## EXERCISE PASSAGE
■ ■ ■ ■ ■ ■ ■

Agents rarely fail because they forgot everything. They fail because they remembered an old fact and treated it as current state.

Imagine a long-running assistant serving a user named Mira. In one episode, Mira says her passport deadline is July 15. Later, she corrects it to June 30. A vector hit can find the old note. It cannot know, by itself, which deadline is current. That is the difference between recall and memory.

TL;DR: Treat durable agent memory as typed application state. Extract memory candidates through a structured-output boundary, store records with tenant scope, validity windows, supersession, provenance, and schema versioning, then retrieve the smallest current slice on the read path. Vector search can stay in the system. It should not be the authority for mutable facts.

The context-window trap

The context window is a working set. It is not durable memory, and it is not a database.

Long-running agents need to remember preferences, task status, customer facts, tool decisions, compliance notes, and prior mistakes. The easy version is to append summaries or dump old notes into a vector store. That works until one of the remembered facts changes.

Now the agent has two passport deadlines, two preferred formats, or two project decisions. Semantic search may retrieve both. A summary may overwrite one. A long context may include the stale one next to the active one. None of those behaviors gives you a memory contract.

The contract has to answer concrete questions:

  • What is true now?
  • What was true on June 2?
  • Who said it?
  • Which tenant does it belong to?
  • Which older fact did this fact replace?
  • Can I delete or expire it?

That is where Schema-Guided Agent Memory (SGAM) starts.

What SGAM means

The name needs a short cleanup before the architecture makes sense.

■ ■ ■ ■ ■ ■ ■

## PROVIDED INFORMATION
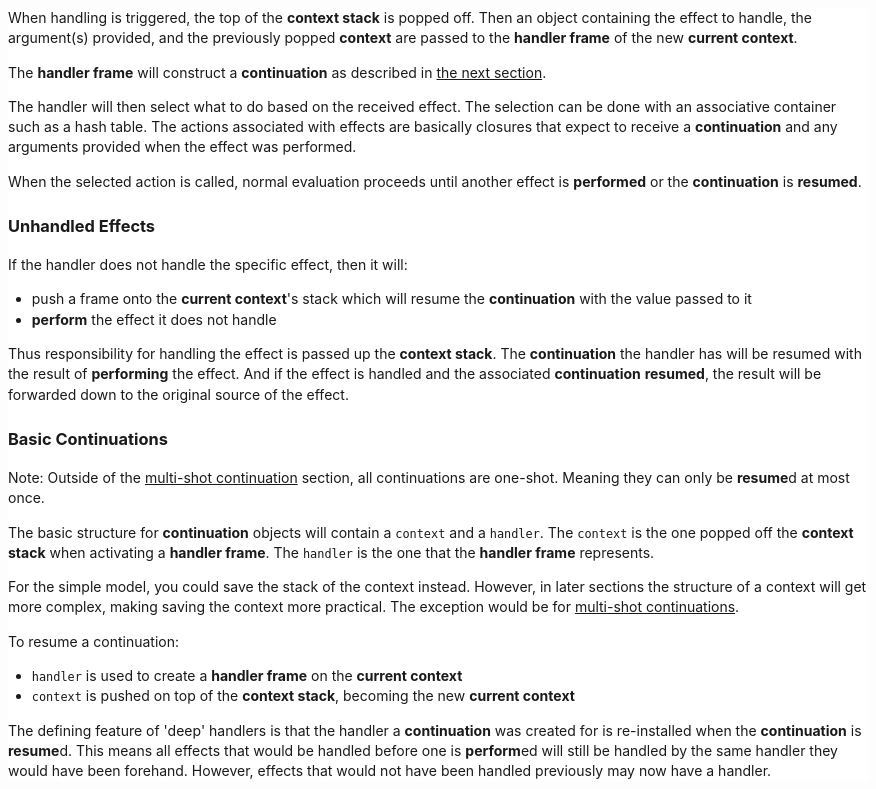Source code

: When handling is triggered, the top of the **context stack** is popped off.
Then an object containing the effect to handle, the argument(s) provided,
and the previously popped **context** are passed to the **handler frame** of the new **current context**.

The **handler frame** will construct a **continuation** as described in [the next section](#basic-continuations).

The handler will then select what to do based on the received effect.
The selection can be done with an associative container such as a hash table.
The actions associated with effects are basically closures that expect to receive a **continuation**
and any arguments provided when the effect was performed.

When the selected action is called, normal evaluation proceeds until another effect
is **performed** or the **continuation** is **resumed**.

### Unhandled Effects

If the handler does not handle the specific effect, then it will:

- push a frame onto the **current context**'s stack which will resume the **continuation**
  with the value passed to it
- **perform** the effect it does not handle

Thus responsibility for handling the effect is passed up the **context stack**.
The **continuation** the handler has will be resumed with the result of **performing** the effect.
And if the effect is handled and the associated **continuation** **resumed**,
the result will be forwarded down to the original source of the effect.

### Basic Continuations

Note: Outside of the [multi-shot continuation](#multi-shot-continuations) section,
all continuations are one-shot.
Meaning they can only be **resume**d at most once.

The basic structure for **continuation** objects will contain a `context` and
a `handler`.
The `context` is the one popped off the **context stack** when activating a
**handler frame**.
The `handler` is the one that the **handler frame** represents.

For the simple model, you could save the stack of the context instead.
However, in later sections the structure of a context will get more complex,
making saving the context more practical.
The exception would be for [multi-shot continuations](#multi-shot-continuations).

To resume a continuation:

- `handler` is used to create a **handler frame** on the **current context**
- `context` is pushed on top of the **context stack**, becoming the new **current context**

The defining feature of 'deep' handlers is that the handler a **continuation**
was created for is re-installed when the **continuation** is **resume**d.
This means all effects that would be handled before one is **perform**ed
will still be handled by the same handler they would have been forehand.
However, effects that would not have been handled previously may now have a handler.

■ ■ ■ ■ ■ ■ ■

## WORK TASK 1
From the passage on agent memory, output the part that opens with the words containing "Long-running agents need" and closes with "remembered facts changes.".
## WORK TASK 2
In the entries, rewrite the part that opens with the line containing "If the handler" and runs through the end of the entries, replacing "practical" with "useful" and keeping everything else the same.
The passage and the entries have nothing to do with each other.

## WORKED SOLUTION 1
Long-running agents need to remember preferences, task status, customer facts, tool decisions, compliance notes, and prior mistakes. The easy version is to append summaries or dump old notes into a vector store. That works until one of the remembered facts changes.

## WORKED SOLUTION 2
If the handler does not handle the specific effect, then it will:

- push a frame onto the **current context**'s stack which will resume the **continuation**
  with the value passed to it
- **perform** the effect it does not handle

Thus responsibility for handling the effect is passed up the **context stack**.
The **continuation** the handler has will be resumed with the result of **performing** the effect.
And if the effect is handled and the associated **continuation** **resumed**,
the result will be forwarded down to the original source of the effect.

### Basic Continuations

Note: Outside of the [multi-shot continuation](#multi-shot-continuations) section,
all continuations are one-shot.
Meaning they can only be **resume**d at most once.

The basic structure for **continuation** objects will contain a `context` and
a `handler`.
The `context` is the one popped off the **context stack** when activating a
**handler frame**.
The `handler` is the one that the **handler frame** represents.

For the simple model, you could save the stack of the context instead.
However, in later sections the structure of a context will get more complex,
making saving the context more useful.
The exception would be for [multi-shot continuations](#multi-shot-continuations).

To resume a continuation:

- `handler` is used to create a **handler frame** on the **current context**
- `context` is pushed on top of the **context stack**, becoming the new **current context**

The defining feature of 'deep' handlers is that the handler a **continuation**
was created for is re-installed when the **continuation** is **resume**d.
This means all effects that would be handled before one is **perform**ed
will still be handled by the same handler they would have been forehand.
However, effects that would not have been handled previously may now have a handler.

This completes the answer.